Those of you who follow such developments closely will know that Juliet E. McKenna now has an alter-ego, a seemingly genderless person known as JM Alvey who writes murder mysteries set in Ancient Greece. Juliet has written a bit on her own blog as to why this happened, and why she has now unmasked Mx Alvey. I don’t want to add to that save to note that Juliet has a degree in Classics from Oxford and knows far more about Ancient Greece than most people (especially male politicians who fetishize the Spartans).
There are two books under the Alvey pen name: Shadows of Athens and Scorpions in Corinth. I don’t publish them. Of course Juliet is a dear friend so you may think that my views are somewhat biased, but here goes with a review of the first one anyway.
One thing that struck me about the book is that it reads quite similarly to the Green Man books. They are all mystery novels, and both series star a male protagonist who is a decent fellow rather than a tortured loner. Daniel Mackmain does have to keep himself to himself much of the time, but he’s still a very sociable bloke. In contrast Philocles, the star of the Alvey books, is very sociable indeed because he’s a playwright and has to be.
McKenna hasn’t adopted a new voice for these books. When reading them, if you are familiar with her past work, you will know that you are reading a McKenna novel. I think this is probably wise. Trying to maintain a Greek voice throughout would have been quite challenging, and almost certain to attract accusations of pastiche. Besides, who knows what ancient Athenians really spoke like?
There are related issues as well. At one point in the book McKenna mentions the Etruscans, and notes that they live in a place called “Italy”. Now of course no one in the Athens of 443 BCE would use that term. However, none of the terms that they would use would be familiar to a modern audience. So the choice is either use an anachronistic term, or turn the book into a history lesson. McKenna has opted for the former, and I think that is a wise choice.

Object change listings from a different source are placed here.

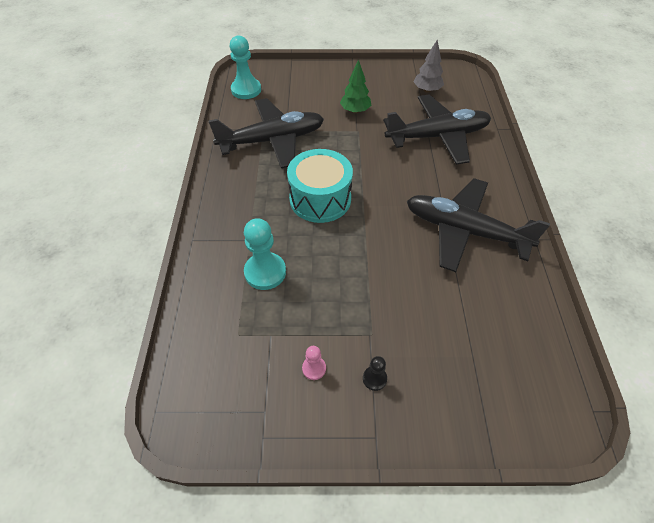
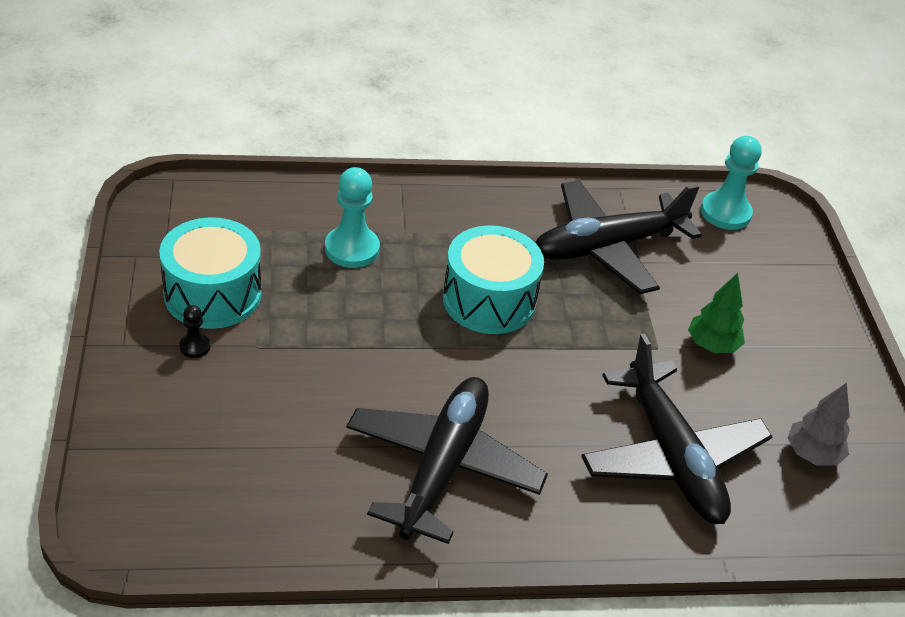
camera: 80 degrees right, 10 degrees down
(272, 140) = (607, 247): black plane -> black plane turned 90 degrees clockwise
(314, 368) = (212, 294): pink pawn -> turquoise drum

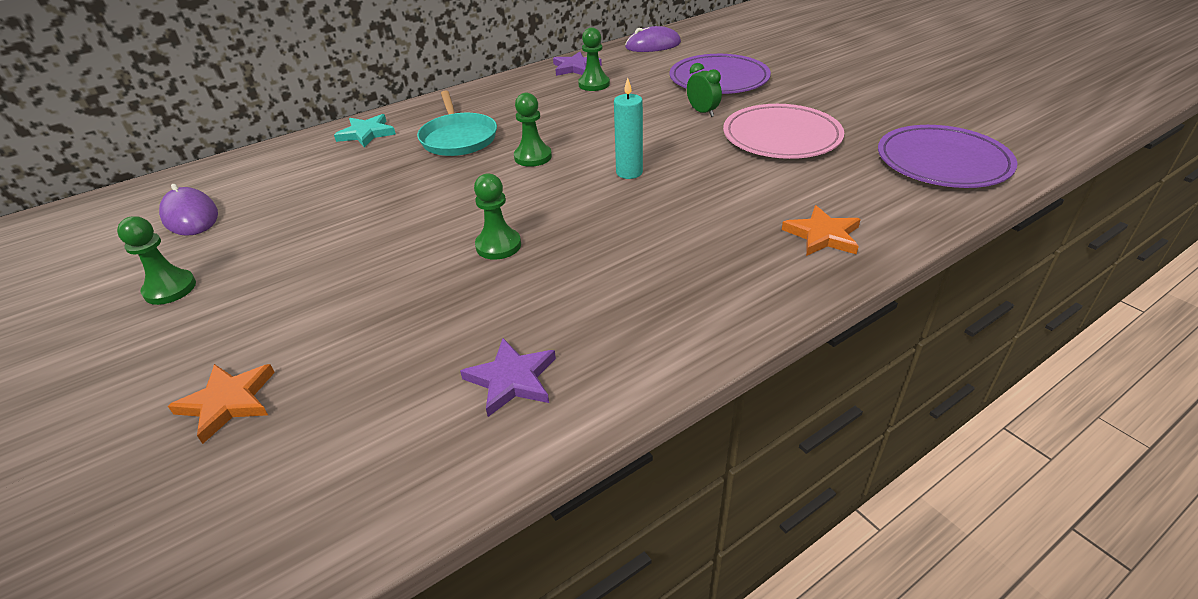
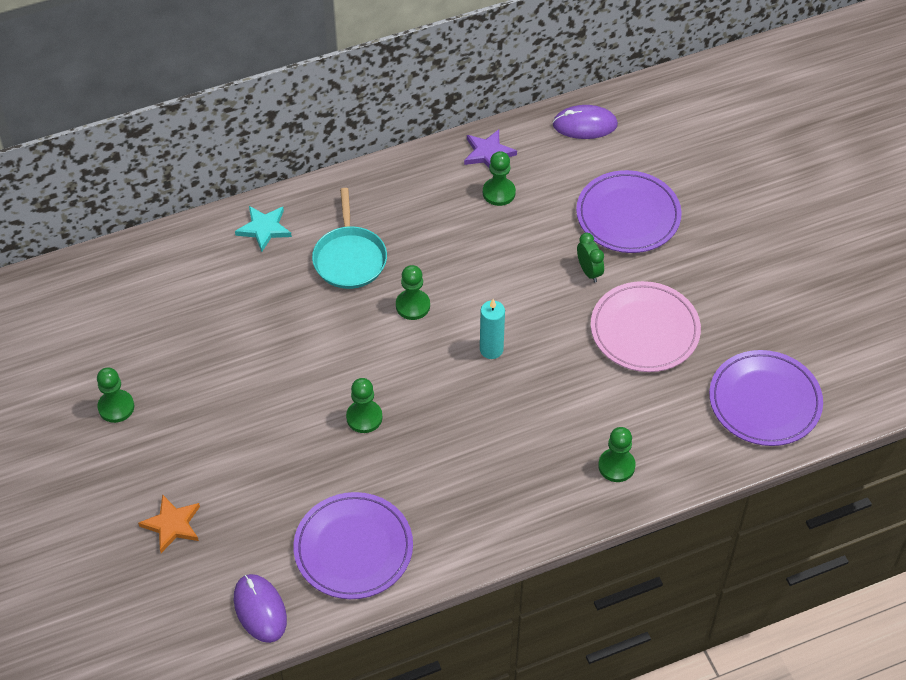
camera: 10 degrees right, 15 degrees up
(190, 216) = (117, 320): purple mouse -> purple mouse (260, 609)
(512, 379) = (353, 548): purple star -> purple plate
(822, 235) = (616, 466): orange star -> green pawn

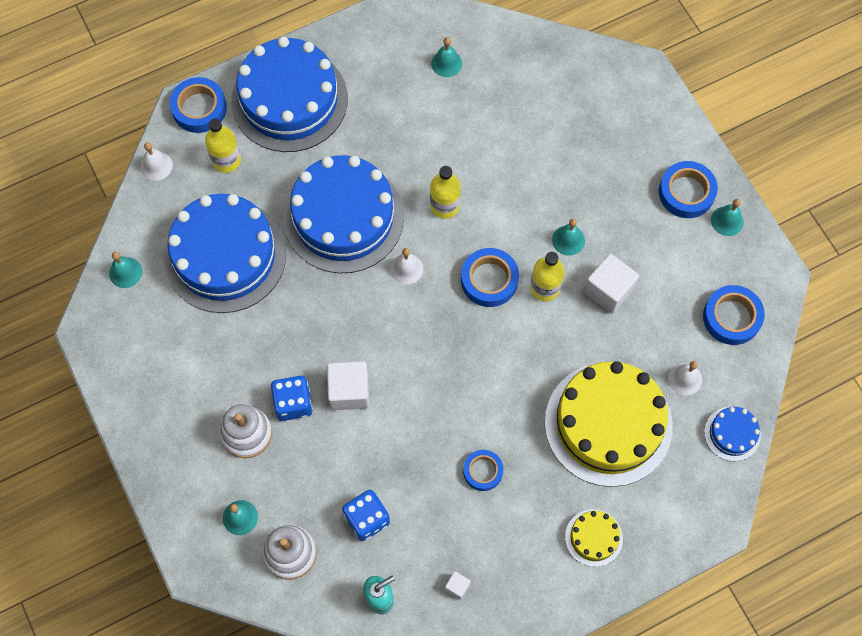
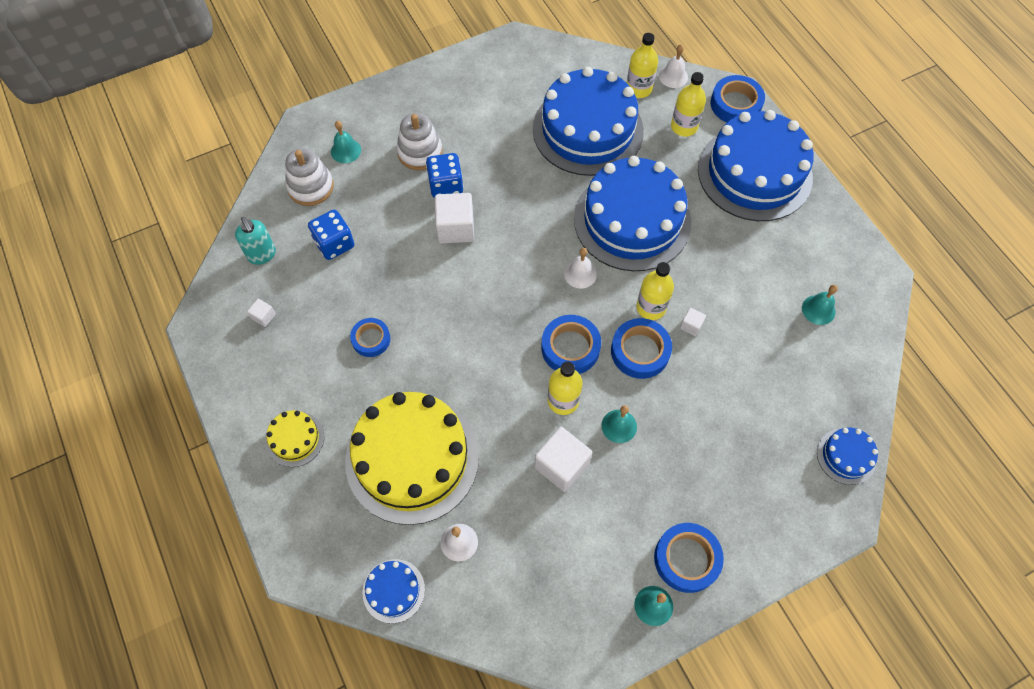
camera: 90 degrees right, 5 degrees down
(125, 272) = (569, 61): turquoise bell -> none
(171, 201) = (639, 89): none -> yellow bottle
(464, 172) = (691, 325): none -> white cube
(589, 61) = (846, 456): none -> blue cake
(731, 317) = (531, 601): blue tape -> blue tape (640, 351)

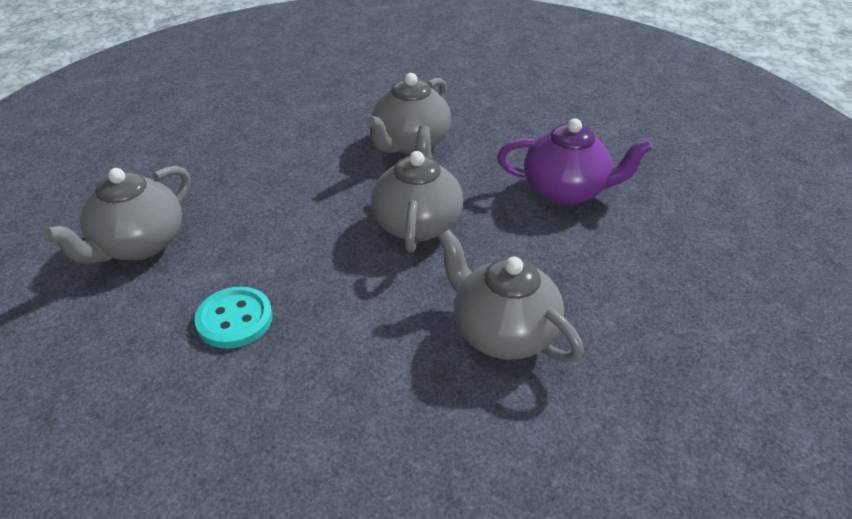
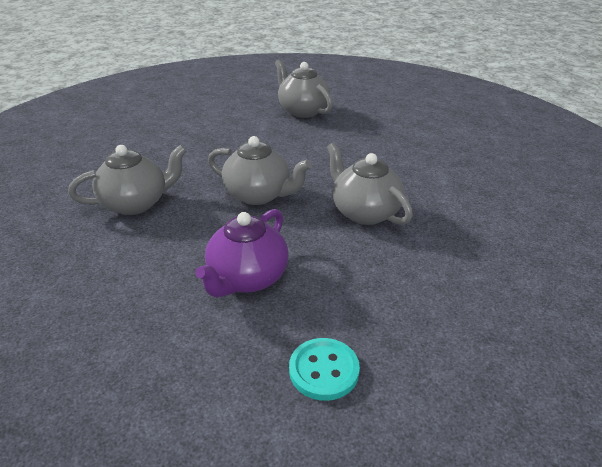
camera: 110 degrees right, 5 degrees down
(234, 319) = (223, 130): turquoise button -> turquoise button (324, 370)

Besides, there are other areas where the casual reader is far more liable to yell “unrealistic!”, and be utterly wrong. To start with many of the Athenian men have sex with other men, and in particular young boys. Yes, this was entirely common. McKenna doesn’t make much of it, but it is a very real part of the culture of that place and time.
What McKenna does emphasise is the multi-cultural nature of Athenian society. The books are set between the Persian and Peloponnesian wars. Athens is becoming a hugely important trading nation, and people from all over the known world visit. Philocles himself is an Athenian citizen. However, his girlfriend, Zosime, is Cretan, and her father, Menkaure, is Egyptian. Philocles owns a slave, Kadous, who is from Phrygia, a state in the centre of what is modern Turkey. The city of Athens employs a group of Scythians, horsemen from the steppes of Asia, as a sort of police force. And Aristarchos, Philocles’ patron, owns a slave/bodyguard from “some mountainous land far beyond the Black Sea” (what we now call Georgia). All of this is perfectly reasonable, as is the fact that the villains of the story are probably being paid by the Persians to stir up trouble.
I have mentioned slaves. Yes, Athens was a slave-owning society. The social position of slaves was rather different to that of people of colour in Antebellum American, but they were still slaves. Athens was also one of the most misogynist ancient cultures I know of, and part of this comes through in the story as well. One of the probable reasons why McKenna has made Zosime a Cretan is precisely to allow her more agency than any respectable Athenian woman would dare to claim.
And yes, childbirth is deadly.
I mentioned earlier that Philocles is a playwright. To be precise, he writes comedies. McKenna studied the works of Aristophanes and the like at Oxford. Shadows of Athens is set against the background of the Dionysia Festival, part of which is a number of play-writing contests. Philocles and his troop of actors have an entry in the comedy section and are looking for their first big break.
McKenna brings all of her knowledge of Athenian theatre to this. She knows the sorts of plays that they would stage, the types of actors and musicians required, and the often political nature of the subject matter. This has allowed her to draft an outline of the play that Philocles has written for the contest. We don’t get to see the whole thing, but we do get the general idea and it sounds very like the real thing.
I have not said much about the plot because this is a murder mystery and I don’t want to risk dropping clues. What I will say is that, like most of McKenna’s fiction, this book has a political subtext. It is the best book about fake news that I have read this year. And yes, it is set in Ancient Athens, but the machinations of politicians and greedy businessmen don’t change much down the millennia.
So, if you like a good murder mystery, and could like to learn a lot about Classical Athens along the way, do check out these books. This is Juliet McKenna, you know they are going to be very readable.